Search code examples
javascriptnode.jsstreamspawn

Best way to get back info from spawned child process


I have a strange problem.

I have to spawn a process in my node app (external, no fork possible). this child process then sends output I need to get back and store in a db. The way I do it now is to echo each line of my data (It's JSON) and listen for what comes on stdout.

child code :

var cntSent=0
for (var j = 0, lUF = uniqueFlyers.length; j < lUF; j++) {
  var products = uniqueFlyers[j].products;
  for (var k = 0, lP = products.length; k < lP; k++) {
    var pstr = products[k].product;
    this.echo(pstr);
    cntSent+=1;
  }
}
console.log(cntSent);

at the end, cntSent=10000.

Node side :

var cntReceived
proc.stdout.on('data', function(line) {
  cntReceived+=1;
  console.log(line);
});
proc.on('close', function (code) {
  console.log(cntReceived);
});

at the end, cntReceived = 3510.

I can see all my data outputted, but it's aggregated together and comes in big chunks. My idea is to write to a file, then process the file with node, but it seems redundant and I'd like to start processing the data as it comes. Any suggestions as to the most accurate and fast way?

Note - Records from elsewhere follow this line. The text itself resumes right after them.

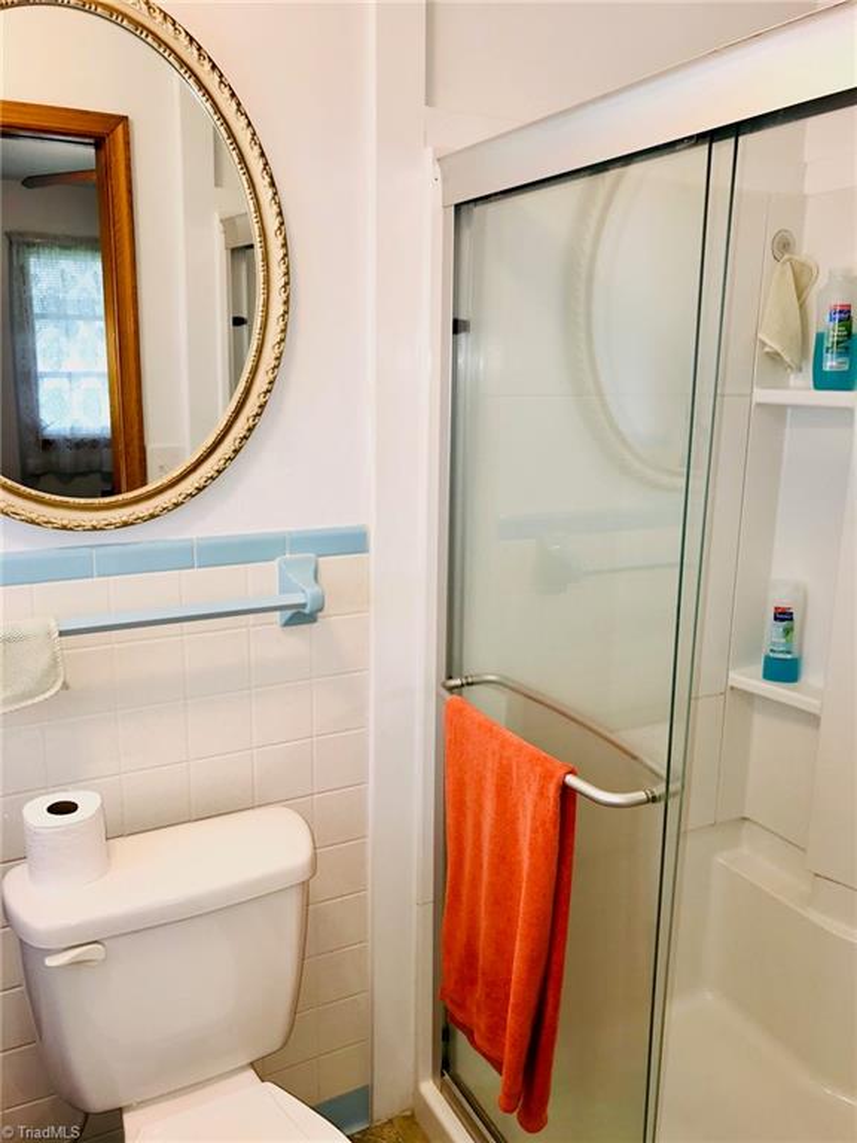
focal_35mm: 28
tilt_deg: -12.6
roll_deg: +0.1
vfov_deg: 63.4
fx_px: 924
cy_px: 572
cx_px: 428
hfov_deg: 49.7
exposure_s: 1/30
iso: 20
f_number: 1.8
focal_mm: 3.99
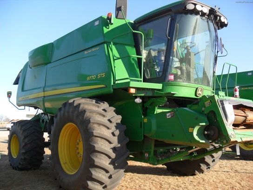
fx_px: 256
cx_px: 126
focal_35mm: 35
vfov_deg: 40.7
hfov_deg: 52.6
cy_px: 95
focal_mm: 6.3
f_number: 3
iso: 80
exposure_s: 1/500
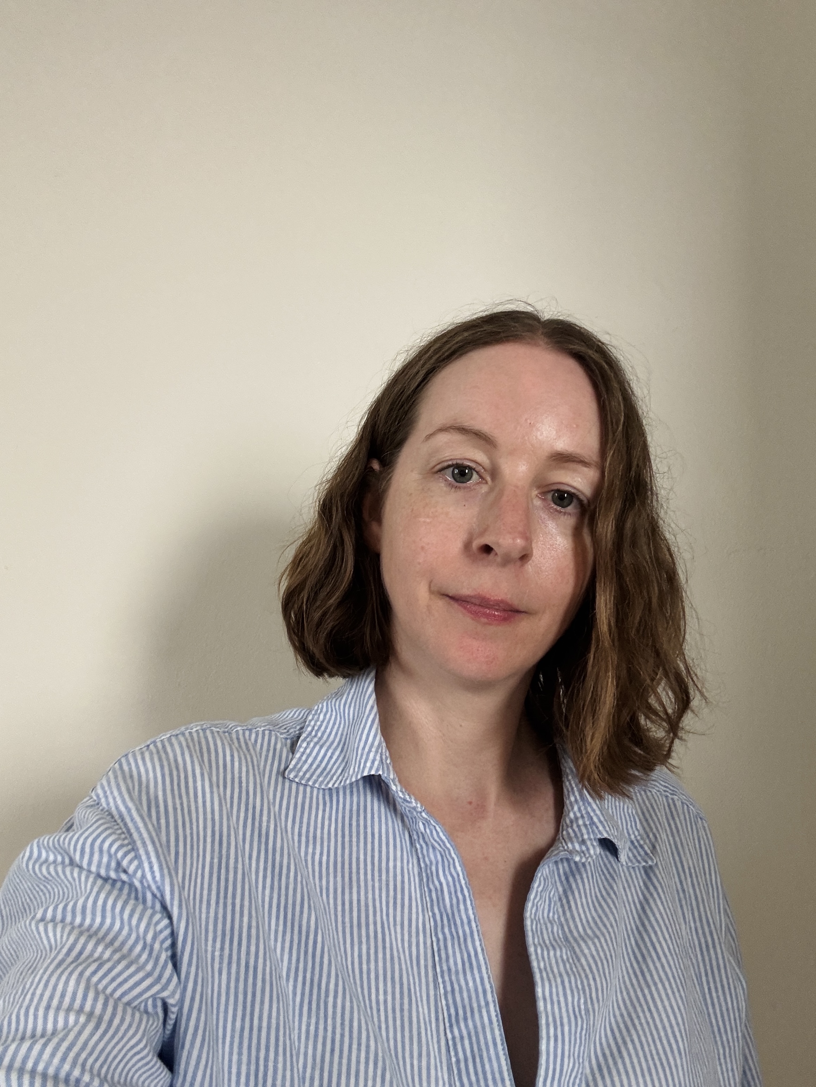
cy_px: 544
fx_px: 943
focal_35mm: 30
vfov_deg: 60.0
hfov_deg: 46.8
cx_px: 408
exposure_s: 1/60
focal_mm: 2.69
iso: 250
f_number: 1.9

EDIT: as usual, writing down the questions made me think. Am I just being silly and would be better off buffering the data, then parsing it? It's JSON goddamnit!


Solution

  • There is no need to write the data to a file, then process the file; nor do you need to buffer the whole data before processing it.

    If the data you're outputting is in JSON, I'd suggest then using JSONStream in the parent code. This will allow you to parse the output on the fly. Below is an example.

    The child code will output a JSON array:

    // Child code
    console.log('['); // We'll output a JSON array
    for (var j = 0, lUF = uniqueFlyers.length; j < lUF; j++) {
      var products = uniqueFlyers[j].products;
      for (var k = 0, lP = products.length; k < lP; k++) {
        var pstr = products[k].product;
        console.log(JSON.stringify(pstr)); // output some JSON
        if ((j !== lUF - 1) && (k !== lP - 1))
            console.log(','); // output commas between JSON objects in the array
        cntSent+=1;
      }
    }
    console.log(']'); // close the array
    

    While the parent code will read this JSON array, and process it. We use the * selector in order to select all elements of the array. The JSONStream will then emit each JSON document one by one, as they are parsed. Once we have this data, we can then use a Writable stream, that will read the JSON objects and then do something (anything!) with them.

    // Parent code
    var stream = require('stream');
    var jsonstream = require('JSONStream').parse('*');
    var finalstream = new stream.Writable({ objectMode: true }); // this stream receives objects, not raw buffers or strings
    finalstream._write = function (doc, encoding, done) {
        console.log(doc);
        done();
    };
    
    proc.stdout.pipe(jsonstream).pipe(finalstream);